In Japanese martial arts weaponry, shurikens are hidden weapons that are typically thrown or tossed. These sharpened blades are hand-held, and may be used for slicing or stabbing an enemy in addition to being thrown. Historically, they were part of the arsenal of the samurai, and were made from commonly found items such as nails, knives, coins, flat pieces of metal – essentially anything that could be sharpened to a point or hold an edge. There are two main classifications of shuriken: Bo shuriken and Hira shuriken.

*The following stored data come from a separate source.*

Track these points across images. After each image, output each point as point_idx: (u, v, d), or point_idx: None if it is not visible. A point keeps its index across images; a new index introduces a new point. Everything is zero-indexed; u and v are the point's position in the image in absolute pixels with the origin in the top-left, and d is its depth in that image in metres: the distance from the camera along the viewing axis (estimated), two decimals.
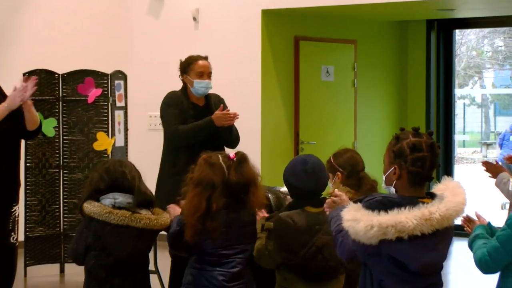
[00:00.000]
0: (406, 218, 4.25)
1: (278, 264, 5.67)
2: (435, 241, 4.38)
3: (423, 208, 4.30)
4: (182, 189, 5.54)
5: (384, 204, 4.35)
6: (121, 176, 5.51)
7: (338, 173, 6.05)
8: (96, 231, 5.45)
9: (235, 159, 5.48)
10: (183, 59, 8.31)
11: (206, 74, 8.12)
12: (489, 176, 6.64)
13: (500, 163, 7.09)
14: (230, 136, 8.15)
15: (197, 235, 5.36)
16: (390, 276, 4.45)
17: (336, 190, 4.89)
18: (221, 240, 5.41)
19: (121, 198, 5.48)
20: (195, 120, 8.00)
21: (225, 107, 8.06)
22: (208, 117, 7.96)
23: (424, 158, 4.42)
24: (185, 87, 8.19)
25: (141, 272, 5.63)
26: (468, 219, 5.17)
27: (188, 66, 8.16)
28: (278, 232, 5.62)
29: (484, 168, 6.53)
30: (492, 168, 6.46)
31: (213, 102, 8.24)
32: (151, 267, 7.27)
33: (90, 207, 5.45)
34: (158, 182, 8.16)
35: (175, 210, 5.65)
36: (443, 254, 4.51)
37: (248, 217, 5.52)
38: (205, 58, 8.28)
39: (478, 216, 5.17)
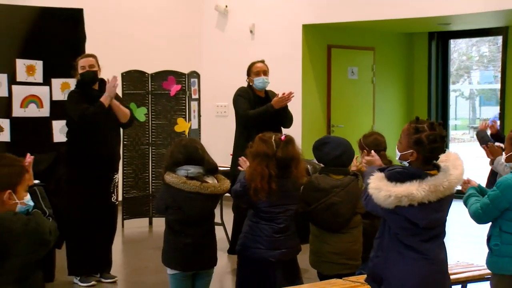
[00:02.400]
0: (417, 190, 4.22)
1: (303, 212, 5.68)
2: (440, 205, 4.33)
3: (430, 182, 4.25)
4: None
5: (402, 175, 4.30)
6: (195, 151, 5.48)
7: (365, 150, 5.95)
8: (174, 196, 5.43)
9: (284, 140, 5.44)
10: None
11: (261, 72, 8.17)
12: (490, 158, 6.59)
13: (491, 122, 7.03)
14: (286, 116, 8.11)
15: (265, 195, 5.34)
16: (404, 230, 4.41)
17: (372, 152, 4.86)
18: (272, 201, 5.39)
19: (192, 169, 5.43)
20: (259, 107, 8.01)
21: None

In the modern era, shuriken are manufactured from stainless steel, and are available from a range of vendors – most typically knife stores or martial arts supply stores. There are mixed regulations regarding owning and possessing them. Some municipalities and states forbid them, while others have no regulations against them.

Bo shuriken

Throwing weapons comprising straight items such as needles, nails, spikes and the like are classified as “Bo shuriken” (stick-shaped shuriken). They may have points on one or both ends, angular or cylindrical in shape, and can be thrown over-, under-, or sidearm. They have the advantage of being lightweight and easy to conceal and transport. In martial arts training, terminology indicates the form of the object and the method of throwing.

Hira shuriken

Hira shuriken (wheel shuriken) are fashioned from flat pieces of metal such as coins, hoe blades, washers, and other similar products. They are sharpened on the edge, and depending on the initial configuration, may also have pointed tips. Traditionally, they are identified by the number or points they have. It is not uncommon to find holes in the middle, as they were developed from metal objects that had holes; the hole also provides aerodynamic stability.

In western popular culture, shurikens may also be called “ninja stars”, “throwing stars”, or “Chinese stars.” This nomenclature is misleading, having been popularized by movies and television shows.

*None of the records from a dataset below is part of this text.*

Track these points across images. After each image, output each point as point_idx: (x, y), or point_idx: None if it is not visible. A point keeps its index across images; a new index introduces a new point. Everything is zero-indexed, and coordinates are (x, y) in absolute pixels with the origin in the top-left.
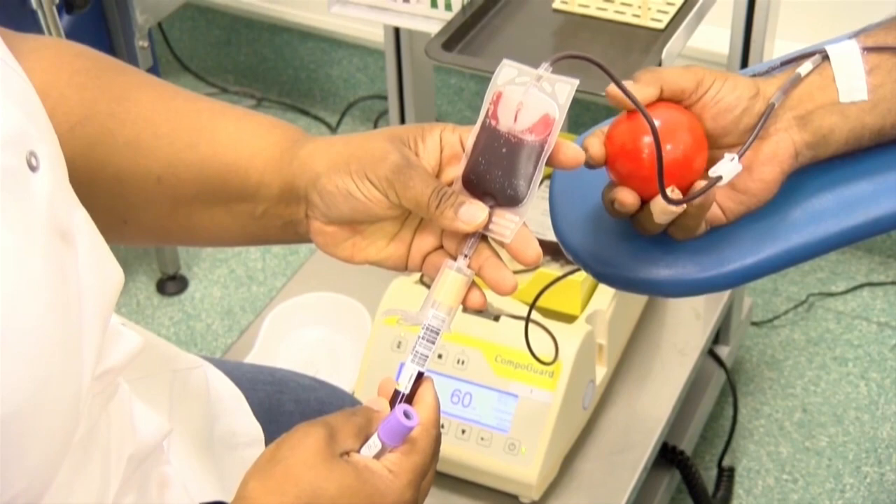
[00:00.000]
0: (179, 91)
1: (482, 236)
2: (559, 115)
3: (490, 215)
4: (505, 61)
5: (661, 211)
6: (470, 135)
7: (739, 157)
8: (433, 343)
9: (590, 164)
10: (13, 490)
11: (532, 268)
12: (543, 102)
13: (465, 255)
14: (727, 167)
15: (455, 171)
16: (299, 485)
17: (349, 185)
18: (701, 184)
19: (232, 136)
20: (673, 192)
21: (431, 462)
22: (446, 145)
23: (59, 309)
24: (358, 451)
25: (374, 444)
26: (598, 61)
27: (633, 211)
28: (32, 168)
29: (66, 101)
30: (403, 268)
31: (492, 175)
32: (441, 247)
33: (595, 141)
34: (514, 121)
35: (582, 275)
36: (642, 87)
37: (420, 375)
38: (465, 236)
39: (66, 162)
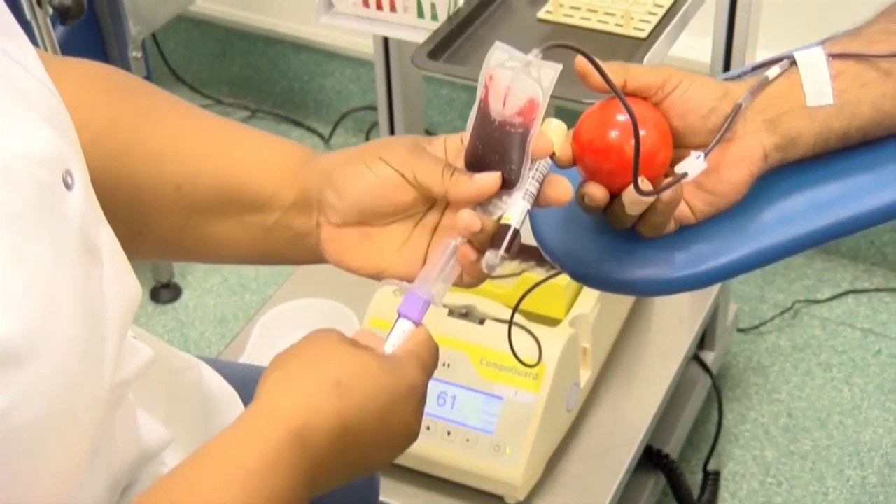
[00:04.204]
0: (206, 111)
1: None
2: (543, 98)
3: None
4: (497, 43)
5: (632, 202)
6: (469, 118)
7: (706, 156)
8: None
9: (558, 165)
10: (39, 490)
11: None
12: (529, 87)
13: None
14: (693, 164)
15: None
16: (325, 368)
17: (361, 168)
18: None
19: (253, 149)
20: (643, 183)
21: (428, 366)
22: (450, 146)
23: (86, 321)
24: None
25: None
26: (582, 50)
27: (603, 205)
28: (68, 186)
29: (93, 114)
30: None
31: (490, 159)
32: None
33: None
34: (503, 105)
35: (565, 278)
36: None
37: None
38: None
39: None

Traditional use of shuriken

Shuriken were supplementary weapons for samurai, complementing the use of principal weapon, the sword. The deployment of shuriken is known as shurikenjutsu, and was used as a diversionary tactic rather than as a primary weapon. The skills required to use them effectively have developed through the centuries, and now have their own schools of style and technique.

The use of shuriken became popular among the peasant classes because they are made from everyday materials that were readily available, making them easy to produce and extending the life of metals that could no longer function as originally intended.

Because of the danger posed by reckless use of shurikens, proper training is needed to prevent harm because of improper use. Many martial arts programs teach how to correctly use them in a controlled, competitive environment.